/spark-mssql-ct

SQL Server Change Tracking data source for Spark.

Primary LanguageScalaMIT LicenseMIT

SQL Server Change Tracking data source for Spark.

This library implements Spark Streaming data source for changes made in SQL Server tables with Change Tracking.

NOTE: you need to enable Change Tracking for the given table in order to be able to use this library.

Sample usage

The following snipped causes Spark to keep watching MyDatabase.MyTable for changes. It will try to group 100 changes per batch (best effort).

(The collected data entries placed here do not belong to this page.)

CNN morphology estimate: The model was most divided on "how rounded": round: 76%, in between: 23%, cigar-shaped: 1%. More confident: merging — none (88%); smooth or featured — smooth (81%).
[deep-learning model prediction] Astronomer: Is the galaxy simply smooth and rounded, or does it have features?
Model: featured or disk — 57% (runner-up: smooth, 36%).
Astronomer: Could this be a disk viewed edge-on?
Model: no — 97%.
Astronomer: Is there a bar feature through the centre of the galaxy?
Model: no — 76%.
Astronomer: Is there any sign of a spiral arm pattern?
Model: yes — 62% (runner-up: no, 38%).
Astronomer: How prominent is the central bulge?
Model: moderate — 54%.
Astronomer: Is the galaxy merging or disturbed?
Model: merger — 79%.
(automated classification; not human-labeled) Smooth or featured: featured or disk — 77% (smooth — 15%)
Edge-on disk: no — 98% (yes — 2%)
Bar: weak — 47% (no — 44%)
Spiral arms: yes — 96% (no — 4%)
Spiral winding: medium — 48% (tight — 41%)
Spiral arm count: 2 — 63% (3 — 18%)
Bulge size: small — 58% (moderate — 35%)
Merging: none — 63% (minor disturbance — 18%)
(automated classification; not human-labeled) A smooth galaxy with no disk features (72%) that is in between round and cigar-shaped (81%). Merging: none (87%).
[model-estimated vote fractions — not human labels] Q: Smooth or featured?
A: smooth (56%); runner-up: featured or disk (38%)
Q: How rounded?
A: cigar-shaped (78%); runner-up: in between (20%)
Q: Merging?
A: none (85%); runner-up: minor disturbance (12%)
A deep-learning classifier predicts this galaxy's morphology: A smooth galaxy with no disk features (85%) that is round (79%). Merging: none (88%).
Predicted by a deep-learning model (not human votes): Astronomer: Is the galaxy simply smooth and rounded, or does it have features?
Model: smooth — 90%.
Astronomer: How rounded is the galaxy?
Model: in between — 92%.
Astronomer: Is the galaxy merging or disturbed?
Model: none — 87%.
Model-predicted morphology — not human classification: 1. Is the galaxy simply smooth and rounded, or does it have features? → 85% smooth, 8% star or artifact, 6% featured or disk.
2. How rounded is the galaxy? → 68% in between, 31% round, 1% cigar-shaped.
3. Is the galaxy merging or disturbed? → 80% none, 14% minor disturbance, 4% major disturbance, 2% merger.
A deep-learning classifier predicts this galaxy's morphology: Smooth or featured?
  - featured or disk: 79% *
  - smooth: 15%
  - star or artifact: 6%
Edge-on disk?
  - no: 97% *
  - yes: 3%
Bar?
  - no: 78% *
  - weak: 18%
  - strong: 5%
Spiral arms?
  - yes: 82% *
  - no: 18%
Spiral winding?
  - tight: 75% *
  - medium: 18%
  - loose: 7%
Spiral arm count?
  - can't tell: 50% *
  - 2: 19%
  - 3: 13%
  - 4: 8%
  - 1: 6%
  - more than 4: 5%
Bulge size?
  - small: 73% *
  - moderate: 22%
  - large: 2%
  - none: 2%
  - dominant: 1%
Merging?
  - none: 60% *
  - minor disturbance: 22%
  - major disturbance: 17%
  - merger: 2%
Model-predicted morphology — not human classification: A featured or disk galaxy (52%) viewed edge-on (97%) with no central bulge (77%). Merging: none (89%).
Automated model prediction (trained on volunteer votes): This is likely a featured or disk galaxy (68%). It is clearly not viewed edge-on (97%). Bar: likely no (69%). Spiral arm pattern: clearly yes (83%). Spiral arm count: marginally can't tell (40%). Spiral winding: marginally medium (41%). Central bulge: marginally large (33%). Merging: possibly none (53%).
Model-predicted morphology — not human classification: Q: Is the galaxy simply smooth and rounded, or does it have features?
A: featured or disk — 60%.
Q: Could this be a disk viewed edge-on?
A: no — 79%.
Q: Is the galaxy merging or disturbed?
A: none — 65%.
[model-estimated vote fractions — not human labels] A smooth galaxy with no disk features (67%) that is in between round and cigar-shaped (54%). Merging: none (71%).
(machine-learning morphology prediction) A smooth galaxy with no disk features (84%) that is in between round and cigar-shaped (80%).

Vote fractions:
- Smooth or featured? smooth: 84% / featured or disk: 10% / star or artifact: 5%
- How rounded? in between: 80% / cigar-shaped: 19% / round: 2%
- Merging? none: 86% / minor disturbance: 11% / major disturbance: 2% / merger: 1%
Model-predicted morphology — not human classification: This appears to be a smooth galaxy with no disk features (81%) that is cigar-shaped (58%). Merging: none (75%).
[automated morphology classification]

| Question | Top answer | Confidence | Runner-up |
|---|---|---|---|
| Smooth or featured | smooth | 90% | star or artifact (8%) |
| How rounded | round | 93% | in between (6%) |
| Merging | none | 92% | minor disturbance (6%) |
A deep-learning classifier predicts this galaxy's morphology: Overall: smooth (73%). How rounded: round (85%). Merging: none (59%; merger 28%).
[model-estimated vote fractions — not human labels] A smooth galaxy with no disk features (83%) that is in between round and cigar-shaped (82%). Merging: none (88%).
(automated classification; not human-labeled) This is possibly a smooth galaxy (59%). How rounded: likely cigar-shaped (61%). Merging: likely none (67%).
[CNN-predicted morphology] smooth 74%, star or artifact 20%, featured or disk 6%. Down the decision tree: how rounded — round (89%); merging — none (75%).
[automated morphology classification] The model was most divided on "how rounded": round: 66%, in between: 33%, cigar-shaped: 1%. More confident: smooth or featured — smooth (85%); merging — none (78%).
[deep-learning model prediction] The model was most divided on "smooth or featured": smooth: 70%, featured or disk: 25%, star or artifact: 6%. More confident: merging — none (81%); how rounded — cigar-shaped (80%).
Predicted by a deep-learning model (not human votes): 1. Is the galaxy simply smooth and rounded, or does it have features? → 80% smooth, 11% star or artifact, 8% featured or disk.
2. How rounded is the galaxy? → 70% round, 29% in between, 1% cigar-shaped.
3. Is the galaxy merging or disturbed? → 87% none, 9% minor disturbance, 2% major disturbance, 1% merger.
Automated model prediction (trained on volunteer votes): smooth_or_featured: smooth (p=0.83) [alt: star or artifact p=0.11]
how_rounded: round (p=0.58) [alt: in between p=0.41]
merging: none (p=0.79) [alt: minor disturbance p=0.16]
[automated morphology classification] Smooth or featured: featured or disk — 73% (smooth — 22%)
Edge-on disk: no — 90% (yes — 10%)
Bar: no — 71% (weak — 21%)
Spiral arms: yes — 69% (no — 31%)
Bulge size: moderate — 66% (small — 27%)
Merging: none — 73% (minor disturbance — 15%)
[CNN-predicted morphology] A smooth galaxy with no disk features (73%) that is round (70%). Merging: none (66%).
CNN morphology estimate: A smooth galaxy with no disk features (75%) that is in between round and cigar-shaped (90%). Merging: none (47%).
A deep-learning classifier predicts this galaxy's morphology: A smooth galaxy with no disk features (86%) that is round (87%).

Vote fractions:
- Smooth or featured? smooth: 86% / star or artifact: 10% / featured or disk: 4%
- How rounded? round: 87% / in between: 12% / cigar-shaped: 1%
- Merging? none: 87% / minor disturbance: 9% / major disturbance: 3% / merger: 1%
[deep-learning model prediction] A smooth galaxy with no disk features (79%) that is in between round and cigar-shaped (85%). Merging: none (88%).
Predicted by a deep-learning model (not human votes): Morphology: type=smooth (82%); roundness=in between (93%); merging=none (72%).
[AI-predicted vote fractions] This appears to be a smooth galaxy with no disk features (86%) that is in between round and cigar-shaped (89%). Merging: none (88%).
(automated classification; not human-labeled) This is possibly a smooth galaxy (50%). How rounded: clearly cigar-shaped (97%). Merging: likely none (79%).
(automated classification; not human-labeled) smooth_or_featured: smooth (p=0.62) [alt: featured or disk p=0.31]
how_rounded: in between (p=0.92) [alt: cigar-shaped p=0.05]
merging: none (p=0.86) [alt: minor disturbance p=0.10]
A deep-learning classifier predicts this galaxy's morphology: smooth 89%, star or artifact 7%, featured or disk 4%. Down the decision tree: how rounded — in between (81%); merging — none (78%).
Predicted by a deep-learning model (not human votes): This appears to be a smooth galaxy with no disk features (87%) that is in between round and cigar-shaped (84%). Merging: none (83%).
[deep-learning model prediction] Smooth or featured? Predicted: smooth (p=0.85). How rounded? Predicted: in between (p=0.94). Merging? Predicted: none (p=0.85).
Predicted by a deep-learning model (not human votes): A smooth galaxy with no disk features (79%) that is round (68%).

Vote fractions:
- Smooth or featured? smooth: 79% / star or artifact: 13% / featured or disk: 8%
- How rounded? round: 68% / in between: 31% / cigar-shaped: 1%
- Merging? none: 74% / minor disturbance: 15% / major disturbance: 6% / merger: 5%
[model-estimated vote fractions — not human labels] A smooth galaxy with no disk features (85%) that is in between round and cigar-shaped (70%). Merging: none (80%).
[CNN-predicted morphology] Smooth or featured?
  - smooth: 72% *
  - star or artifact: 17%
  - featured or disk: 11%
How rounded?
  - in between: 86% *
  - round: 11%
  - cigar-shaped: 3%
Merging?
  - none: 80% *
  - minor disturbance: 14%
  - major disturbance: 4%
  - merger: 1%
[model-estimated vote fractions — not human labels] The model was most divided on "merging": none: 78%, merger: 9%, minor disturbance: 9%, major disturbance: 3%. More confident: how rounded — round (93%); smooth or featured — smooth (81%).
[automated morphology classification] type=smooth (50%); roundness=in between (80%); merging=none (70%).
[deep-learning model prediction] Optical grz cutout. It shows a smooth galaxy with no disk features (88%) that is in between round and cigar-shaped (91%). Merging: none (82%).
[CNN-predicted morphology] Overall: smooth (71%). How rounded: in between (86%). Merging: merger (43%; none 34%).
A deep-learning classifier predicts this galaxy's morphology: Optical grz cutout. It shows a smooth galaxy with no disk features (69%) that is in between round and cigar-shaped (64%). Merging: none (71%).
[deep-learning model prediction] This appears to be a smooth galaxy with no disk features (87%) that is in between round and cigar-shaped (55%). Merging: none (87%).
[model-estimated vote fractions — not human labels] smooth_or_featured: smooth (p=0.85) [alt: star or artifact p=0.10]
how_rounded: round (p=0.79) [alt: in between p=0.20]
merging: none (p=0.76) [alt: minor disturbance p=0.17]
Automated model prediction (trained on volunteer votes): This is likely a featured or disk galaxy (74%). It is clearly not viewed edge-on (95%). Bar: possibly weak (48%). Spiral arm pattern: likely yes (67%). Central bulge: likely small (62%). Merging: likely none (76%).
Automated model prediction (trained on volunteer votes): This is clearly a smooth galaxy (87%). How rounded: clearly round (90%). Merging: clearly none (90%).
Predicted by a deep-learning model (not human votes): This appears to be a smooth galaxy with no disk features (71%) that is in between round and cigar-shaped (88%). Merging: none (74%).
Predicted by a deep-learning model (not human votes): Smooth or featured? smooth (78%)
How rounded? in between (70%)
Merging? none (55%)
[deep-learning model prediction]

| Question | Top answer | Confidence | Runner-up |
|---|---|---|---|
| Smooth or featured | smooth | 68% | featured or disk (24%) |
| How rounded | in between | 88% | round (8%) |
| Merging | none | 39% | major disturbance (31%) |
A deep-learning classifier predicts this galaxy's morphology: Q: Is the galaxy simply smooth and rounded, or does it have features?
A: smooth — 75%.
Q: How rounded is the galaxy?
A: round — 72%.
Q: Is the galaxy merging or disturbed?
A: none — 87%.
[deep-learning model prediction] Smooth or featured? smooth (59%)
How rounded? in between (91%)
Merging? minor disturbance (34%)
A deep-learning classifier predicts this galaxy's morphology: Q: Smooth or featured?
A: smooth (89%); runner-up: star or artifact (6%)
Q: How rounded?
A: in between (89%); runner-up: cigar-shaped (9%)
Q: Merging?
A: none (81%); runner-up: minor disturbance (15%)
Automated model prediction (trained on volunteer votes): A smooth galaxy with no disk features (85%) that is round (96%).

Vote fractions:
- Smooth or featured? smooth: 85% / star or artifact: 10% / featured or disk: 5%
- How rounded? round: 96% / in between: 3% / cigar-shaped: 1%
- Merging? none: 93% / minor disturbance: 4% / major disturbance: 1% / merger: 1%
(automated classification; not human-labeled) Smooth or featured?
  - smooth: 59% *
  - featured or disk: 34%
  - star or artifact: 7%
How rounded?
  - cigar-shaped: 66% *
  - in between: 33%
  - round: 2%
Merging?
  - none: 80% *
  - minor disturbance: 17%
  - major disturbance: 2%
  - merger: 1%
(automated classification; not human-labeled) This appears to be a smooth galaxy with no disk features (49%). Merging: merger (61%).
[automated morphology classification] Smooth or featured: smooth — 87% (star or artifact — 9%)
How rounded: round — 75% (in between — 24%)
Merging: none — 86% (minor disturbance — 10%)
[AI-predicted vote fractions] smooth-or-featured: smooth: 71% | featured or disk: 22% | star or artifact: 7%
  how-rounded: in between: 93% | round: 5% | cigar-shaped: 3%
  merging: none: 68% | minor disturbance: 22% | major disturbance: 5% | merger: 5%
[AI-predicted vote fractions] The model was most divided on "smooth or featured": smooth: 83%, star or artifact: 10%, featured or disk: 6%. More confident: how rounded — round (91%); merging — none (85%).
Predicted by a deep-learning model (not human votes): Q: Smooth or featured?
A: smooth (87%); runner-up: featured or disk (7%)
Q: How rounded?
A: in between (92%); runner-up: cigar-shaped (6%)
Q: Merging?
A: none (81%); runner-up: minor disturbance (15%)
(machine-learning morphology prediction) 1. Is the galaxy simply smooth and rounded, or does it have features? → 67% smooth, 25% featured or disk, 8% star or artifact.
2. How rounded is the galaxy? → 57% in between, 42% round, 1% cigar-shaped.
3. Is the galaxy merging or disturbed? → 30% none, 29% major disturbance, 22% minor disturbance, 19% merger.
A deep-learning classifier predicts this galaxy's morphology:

It returns a data frame with the following columns:

  • SYS_CHANGE_VERSION and SYS_CHANGE_OPERATION
  • Primary keys (never NULL, even when the row has been deleted)
  • Other columns (whose values are all NULL for deleted rows)
val df = spark
    .readStream
    .format("org.apache.spark.sql.execution.streaming.sources.mssqlct.ChangeTrackingProvider")
    .option("driver", "com.microsoft.sqlserver.jdbc.SQLServerDriver")
    .option("url", "jdbc:sqlserver://host.domain.tld;databaseName=MyDatabase;")
    .option("dbtable", "MyTable")
    .option("primaryKeyColumns", "MyPrimaryKey")
    .option("suggestedMaxChanges", "100")
    .load()

df.writeStream
    .outputMode("append")
    .option("truncate", false)
    .format("console")
    .start()
    .awaitTermination()

How it works

This library queries CHANGETABLE(CHANGES [MyTable], ...) special table to list changes to made to MyTable and uses primary key columns to join columns form MyTable.

Check SQL Server Change Tracking documentation for details.